House votes for tougher gun rules in domestic violence cases
HARRISBURG, Pa. (AP) — A proposal to force people in Pennsylvania convicted of misdemeanor crimes of domestic violence or subject to protective orders to surrender their guns within 24 hours moved closer to becoming law Wednesday after approval by the state House.
State representatives voted 131-62 for a bill that would also end the ability to turn over weapons to family members or friends — instead they would have to go to police, a gun dealer or a lawyer. Eight Democrats joined nearly half the Republican members in voting against it.
Current law gives people convicted of domestic violence 60 days to turn over guns, and they can give them to neighbors, or to relatives or friends who don’t live in the same home.
The proposal goes over to the Senate, which voted unanimously for a similar measure in March. A spokeswoman for the majority Republican caucus said senators are expected to consider the House bill in the coming days. Democratic Gov. Tom Wolf supports the bill.
Three hours of floor debate pitted supporters, who described it as a way to battle the plague of domestic violence, against opponents concerned with the infringement of Second Amendment gun rights and what they said were flaws in the legislation.
“The fact is that guns and domestic violence are a deadly mix,” said the prime sponsor, Rep. Marguerite Quinn, R-Bucks. “The fact is that this bill does not apply to any reasonable gun owner. The fact is, if you don’t want to be told by the bench that you need to relinquish your guns, don’t commit a crime of domestic violence.”
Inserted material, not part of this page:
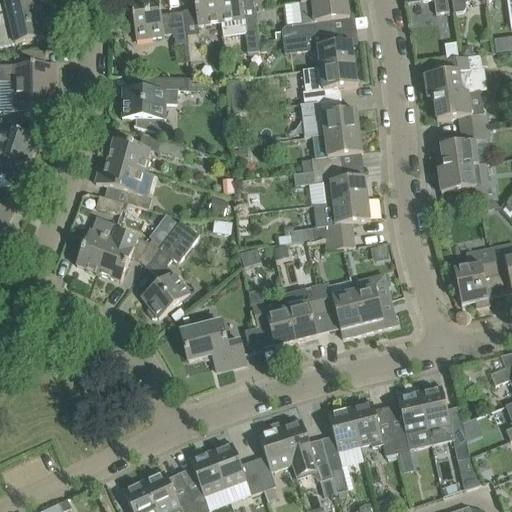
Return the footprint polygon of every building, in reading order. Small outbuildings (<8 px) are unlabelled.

She said 39 people in the state have been killed by guns in domestic violence incidents since the bill was last amended, in late June.
“When this bill is in place, we will, tragically, still have domestic violence lead to murders,” Quinn said. “If we could stop all that I know we would act expeditiously to do that. This is the first step we can take.”
Rep. Rick Saccone, R-Allegheny, called it “a gun control bill disguised as protecting domestic abuse victims” and said he has heard from county sheriffs who do not want to build storage facilities and take control of what could be a large number of weapons.
“This bill, like all gun control bills, concentrates on the instrument, not the person,” Saccone said.
Several opponents spoke of concerns with the state’s protection-from-abuse law, arguing the orders can be obtained with little or no evidence.
“The system has been weaponized by some to the great detriment of those actual victims of domestic violence, like me, who need those resources,” said Rep. Russ Diamond, R-Lebanon, who said someone held a gun to his head when he was in his early 20s, and that he was the subject of two protective orders he did not feel were warranted. Both were ultimately withdrawn.
But Rep. Dan Miller, D-Allegheny, said there are standards for PFAs, as they are known, and it’s not a matter of, “You walk in and it’s crazy time and just by flipping a coin somebody gets a temporary or final PFA.”
“If you have a cure for domestic violence, please say it now,” Miller said. “I would love to have that cure. But while we search for that cure, I’m tired of women — mostly women — getting beaten, getting killed and being too afraid to stand up.”
Wolf promised to sign the bill if it gets to his desk and urged lawmakers to pass legislation to impose universal background checks on gun buyers and to keep firearms away from dangerous people.
The National Rifle Association and the state troopers’ union were neutral on the bill, but the Pittsburgh-based Firearm Owners Against Crime was opposed, citing concerns about the shortness of the 24-hour period and the proposed limits on who can accept the relinquished guns. The state district attorneys’ association called the bill a life-saving measure.